Tapi langkah rezim Zionis itu malah memicu reaksi dan lonjakan penjualan Borderlife hingga menduduki puncak buku terlarid. Publikasi novel itu di luar negeri dipercepat dan terjemahannya sedang dibahas untuk edisi bahasa Hongaria, Spanyol, dan Brazil, BBC melaporkan, Jum’at (8/1) waktu setempat, yang dikutip Mi’raj Islamic News Agency (MINA).

Agen Rabinyan mengatakan Borderlife telah terjual lebih dari 5.000 eksemplar hanya dalam sepekan, terhitung besar di pangsa pasar Israel yang kecil. Novel tersebut telah terjual habis di banyak toko buku.

“Tidak hanya penggemar saya yang membeli Borderlife, tetapi juga pemerhati demokrasi Israel,” ungkap Rabinyan. “Dengan membeli novel saya mereka menegaskan kembali kepercayaan dan keyakinan mereka terhadap liberalisme Israel, terhadap kebebasan memilih dan berbicara Israel,” tegasnya.

Diterbitkan pada 2014, Borderlife merupakan cerita semi otobiografi tentang seorang perempuan Israel yang jatuh cinta dengan pegiat seni asal Palestina di New York, Amerika Serikat. Namun pasangan ini berpisah saat masing-masing kembali ke kampung halaman mereka, Israel dan Tepi Barat.

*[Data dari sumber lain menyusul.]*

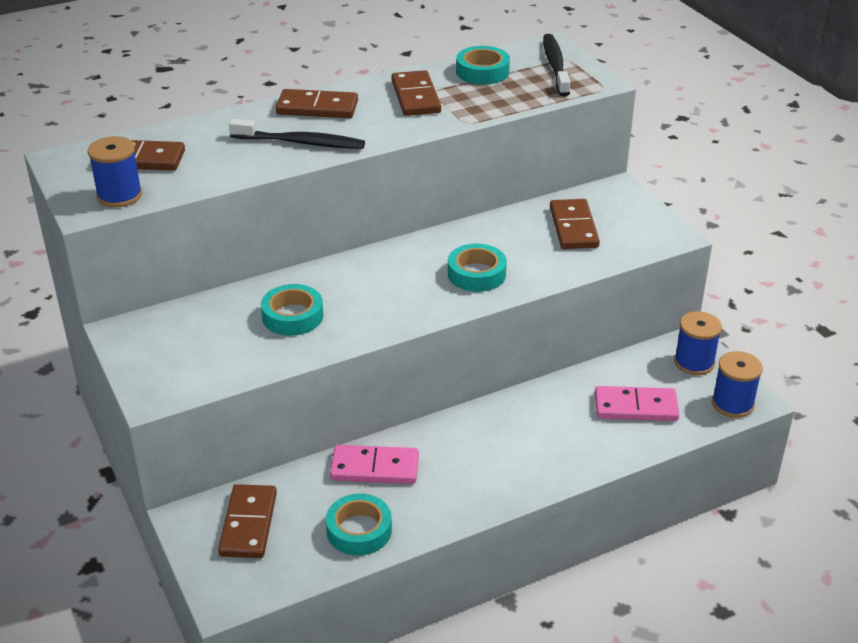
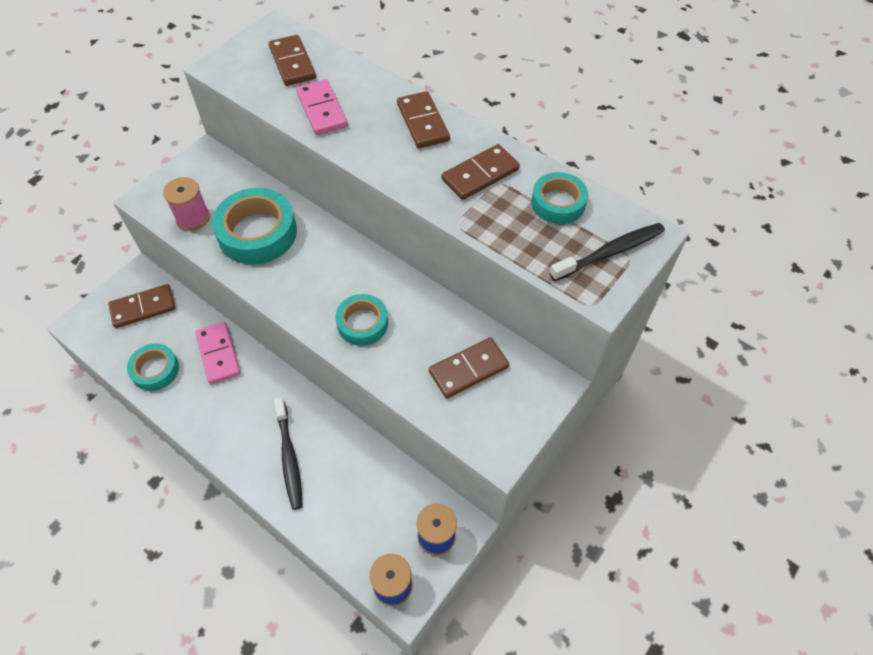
camera: 65 degrees right, 20 degrees up
blue spool [88,136,142,207] -> none
black toothbrush [229,119,365,149] -> black toothbrush moved to [274,397,303,510]
turquoise tape [261,284,323,336] -> turquoise tape [212,188,297,264], size x1.66
pink domino [595,386,679,421] -> pink domino moved to [296,79,348,135]
none -> pink spool [163,177,210,231]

Para guru di Israel telah mengajukan permohonan agar Borderlife disertakan dalam kurikulum tingkat sekolah menengah atas, tapi para pejabat senior kementerian pendidikan menolaknya.

Sebuah dokumen hasil perdebatan di parlemen Israel mengatakan novel Borderlife bisa mendorong hubungan intens antara Yahudi dan non-Yahudi yang akhirnya mengancam identitas.

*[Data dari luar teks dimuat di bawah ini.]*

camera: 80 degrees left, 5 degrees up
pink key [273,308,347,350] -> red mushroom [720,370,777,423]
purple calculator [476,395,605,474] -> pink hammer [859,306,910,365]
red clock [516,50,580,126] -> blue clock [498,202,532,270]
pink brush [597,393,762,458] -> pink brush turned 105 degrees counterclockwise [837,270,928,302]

Hubungan antara Yahudi Israel dan Palestina memang hal yang langka dan tidak disetujui oleh sebagian besar kalangan dari dua komunitas tersebut.

Pada Kamis lalu kementerian pendidikan tampaknya memperlunak sikapnya, mengatakan buku itu belum ‘didiskualifikasi’ tetapi hanya ‘tidak termasuk’ dalam program sekolah tingkat tinggi.

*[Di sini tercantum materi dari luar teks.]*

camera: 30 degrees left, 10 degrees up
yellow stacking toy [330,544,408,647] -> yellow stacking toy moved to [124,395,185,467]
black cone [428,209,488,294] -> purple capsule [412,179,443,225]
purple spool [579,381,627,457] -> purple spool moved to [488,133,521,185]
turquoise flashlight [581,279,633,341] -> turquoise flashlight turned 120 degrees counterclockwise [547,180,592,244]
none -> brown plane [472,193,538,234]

“Murid bisa mempelajari buku tersebut tetapi itu tidak akan dimasukkan dalam ujian akhir,” ujar kementerian dalam sebuah pernyataan.

Pelarangan Borderlife telah memantik kritikan dan kemarahan dari para tokoh budaya dan kalangan sayap kiri masyarakat Israel.

Gesekan antara pemerintah sayap kanan Perdana Menteri Benjamin Netanyahu dan tokoh budaya telah berlangsung lama. Pada Juni, Menteri Pendidikan Naftali Bennett menghapus bantuan dana negara dari sebuah pertunjukkan yang disebutnya menggambarkan penyerangan Palestina dengan simpatik.

Selain itu, pada November, penulis paling terkenal di negara itu Amos Oz mengatakan ia tidak akan menghadiri acara di kedutaan Israel di seluruh dunia untuk memprotes kebijakan pemerintahnya. (P022/P4)

Mi’raj Islamic News Agency (MINA)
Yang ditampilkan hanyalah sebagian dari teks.